__Task objective__
Collect each line of the entries that holds the string "Bath".

__Records for this task__
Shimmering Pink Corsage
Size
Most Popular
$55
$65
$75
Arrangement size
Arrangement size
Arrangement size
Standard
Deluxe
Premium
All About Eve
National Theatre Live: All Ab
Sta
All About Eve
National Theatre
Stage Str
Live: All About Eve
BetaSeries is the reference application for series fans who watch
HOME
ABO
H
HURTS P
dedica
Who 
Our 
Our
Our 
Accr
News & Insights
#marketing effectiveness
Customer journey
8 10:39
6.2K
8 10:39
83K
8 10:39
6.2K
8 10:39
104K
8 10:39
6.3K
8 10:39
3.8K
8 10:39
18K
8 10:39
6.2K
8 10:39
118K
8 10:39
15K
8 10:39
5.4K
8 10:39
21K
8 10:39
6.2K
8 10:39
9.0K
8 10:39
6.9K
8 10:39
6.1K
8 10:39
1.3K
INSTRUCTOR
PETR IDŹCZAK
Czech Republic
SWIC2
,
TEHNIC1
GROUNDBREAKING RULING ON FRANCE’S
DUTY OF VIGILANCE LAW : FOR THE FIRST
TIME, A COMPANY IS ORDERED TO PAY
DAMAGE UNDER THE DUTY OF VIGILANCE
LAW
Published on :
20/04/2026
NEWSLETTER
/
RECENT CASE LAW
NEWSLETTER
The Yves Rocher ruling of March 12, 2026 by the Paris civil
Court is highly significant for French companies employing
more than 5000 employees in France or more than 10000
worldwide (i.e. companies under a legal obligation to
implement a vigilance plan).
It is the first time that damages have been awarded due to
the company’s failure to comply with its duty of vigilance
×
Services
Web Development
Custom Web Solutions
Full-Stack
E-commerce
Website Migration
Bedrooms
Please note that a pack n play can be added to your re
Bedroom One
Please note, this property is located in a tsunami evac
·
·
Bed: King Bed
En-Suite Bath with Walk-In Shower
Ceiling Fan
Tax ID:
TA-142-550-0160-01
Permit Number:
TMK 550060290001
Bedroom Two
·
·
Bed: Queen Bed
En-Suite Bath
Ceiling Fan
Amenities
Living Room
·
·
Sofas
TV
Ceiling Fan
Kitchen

__Written response__
En-Suite Bath with Walk-In Shower
En-Suite Bath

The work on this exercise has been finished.